An American woman infected with the dangerous Ebola virus - the second US patient evacuated from the growing outbreak in West Africa - arrived on Tuesday (August 5) in the United States for treatment.

WASHINGTON: An American woman infected with the dangerous Ebola virus - the second US patient evacuated from the growing outbreak in West Africa - arrived on Tuesday (August 5) in the United States for treatment.

After landing at a military air strip aboard a small medical evacuation plane, Nancy Writebol, 60, was transported by ambulance to Emory University Hospital. Television crews followed the ambulance by helicopter, and images showed a patient wrapped in a white protective suit and transported on a stretcher to the hospital entrance.
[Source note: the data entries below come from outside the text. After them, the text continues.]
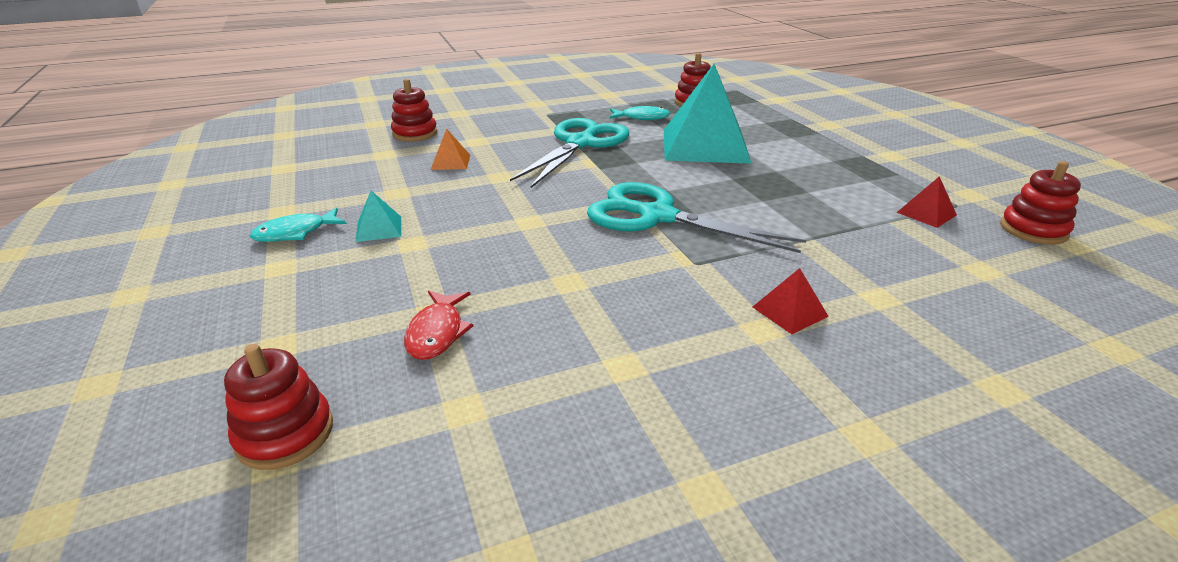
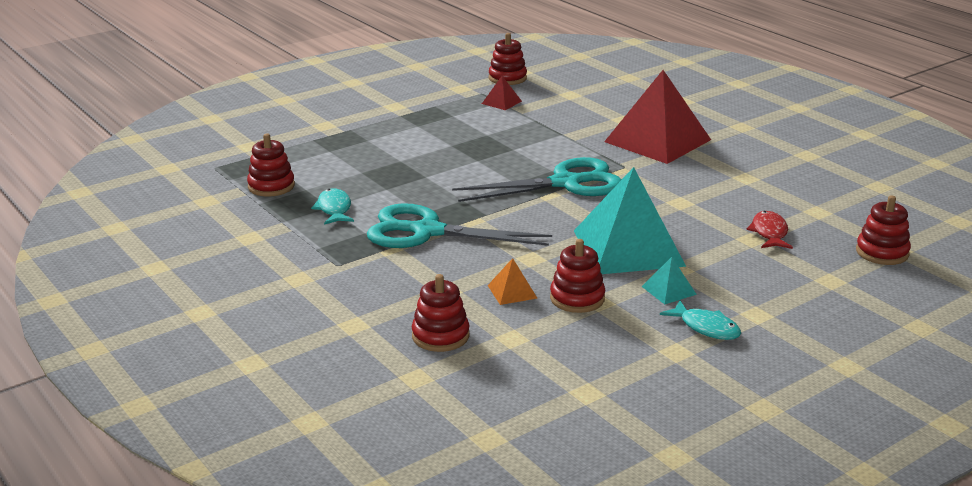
camera: 105 degrees left, 5 degrees down
red fish [404,291,473,360] -> red fish turned 75 degrees counterclockwise [746,211,793,249]
turquoise scissors [587,182,807,253] -> turquoise scissors turned 120 degrees counterclockwise [452,157,622,202]
turquoise pyramid [664,64,752,164] -> turquoise pyramid moved to [574,167,686,274]
red pyramid [753,268,829,334] -> red pyramid [604,70,711,164], size x2.45
none -> red stacking toy [550,239,605,313]

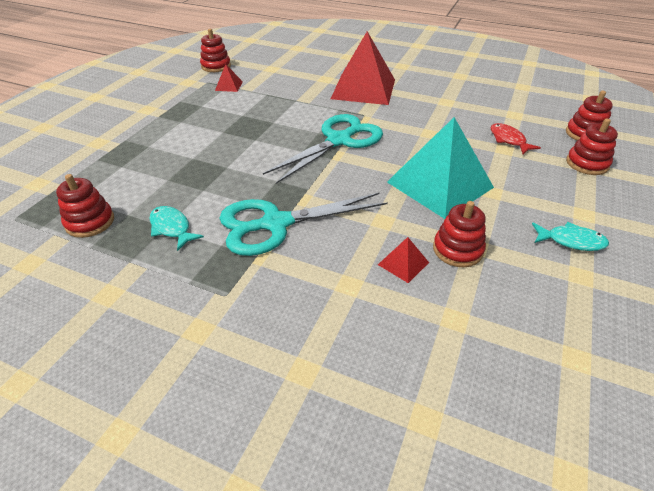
camera: 30 degrees left, 15 degrees up
red stacking toy [412,274,470,352] -> red stacking toy moved to [566,118,618,175]
orange pyramid [488,258,537,305] -> red pyramid [378,237,429,283]
turquoise pyramid [641,257,697,305] -> none

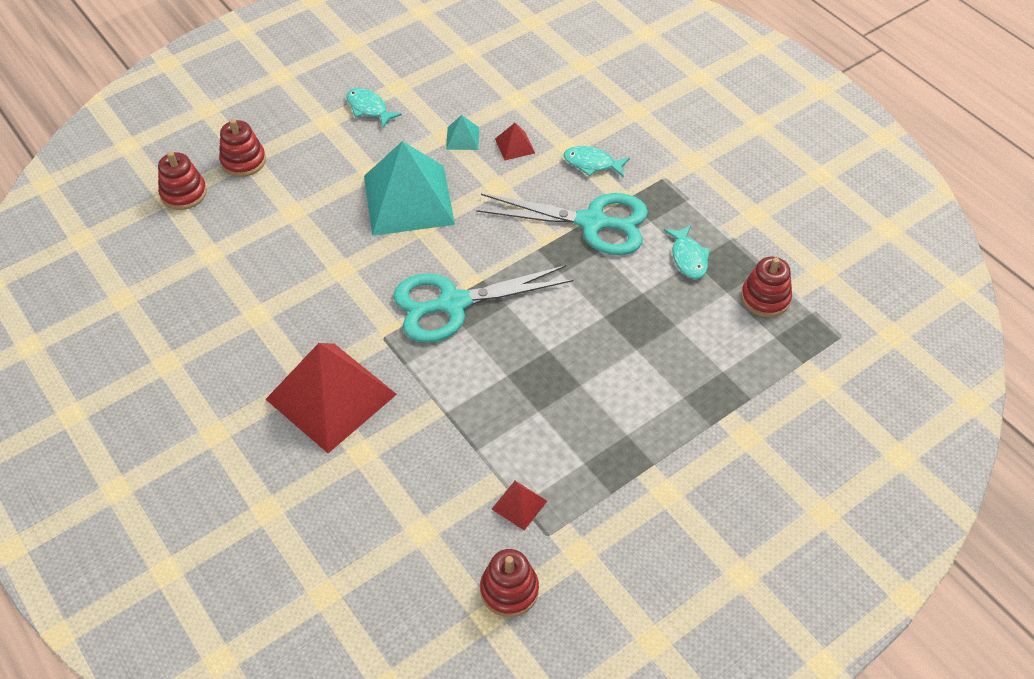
camera: 150 degrees left, 10 degrees up
red stacking toy [433,201,486,267] -> turquoise pyramid [446,115,479,150]
red fish [491,123,541,154] -> none
none -> turquoise fish [564,146,630,178]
"As anticipated, a second American patient with Ebola virus has been transferred from an overseas location to a special isolation facility in Emory University Hospital for treatment," the hospital said.

The patient's colleague, missionary doctor Kent Brantly, 33, is also receiving care at a special containment unit at the same hospital. He arrived on Saturday and was able to climb out of the ambulance and walk into the facility.

Both Writebol and Brantly worked for Christian aid agencies in Liberia and were infected with Ebola while taking care of patients in Monrovia. The two Americans are among more than 1,600 people infected with the hemorrhagic fever in West Africa since March, marking the largest outbreak of Ebola in history.

A total of 887 people have died of the virus in Sierra Leone, Liberia, Guinea and Nigeria, a 55 percent fatality rate of those known to be infected, according to the World Health Organization. The World Bank has pledged up to US$200 million to Guinea, Liberia and Sierra Leone to help those nations contain the outbreak.

Ebola is transmitted through close contact with bodily fluids, and people who live with or care for patients are most at risk. Experts say it is not transmissible by air.

There is no approved treatment or vaccine for Ebola, but both Writebol and Brantly received an experimental serum while they were in Liberia, their aid groups have said. "She's in a more weakened condition" than Brantly, Bruce Johnson, president of SIM USA, told CNN on Monday.

Still, he expressed hope that bringing the two to the United States for treatment would help advance research into Ebola to address the crisis in West Africa.

Meanwhile, doctors in New York were running tests on a patient who was hospitalised with high fever symptoms similar to those of Ebola, which include vomiting, diarrhoea, fever and sometimes bleeding. The man had recently travelled to West Africa.

"Odds are this is not Ebola. It's much more likely it's a much more common condition," said Mount Sinai Hospital president David Reich, noting that testing and confirmation with the CDC in Atlanta would take 48 to 72 hours. He said the patient was promptly isolated and placed in a strict isolation facility.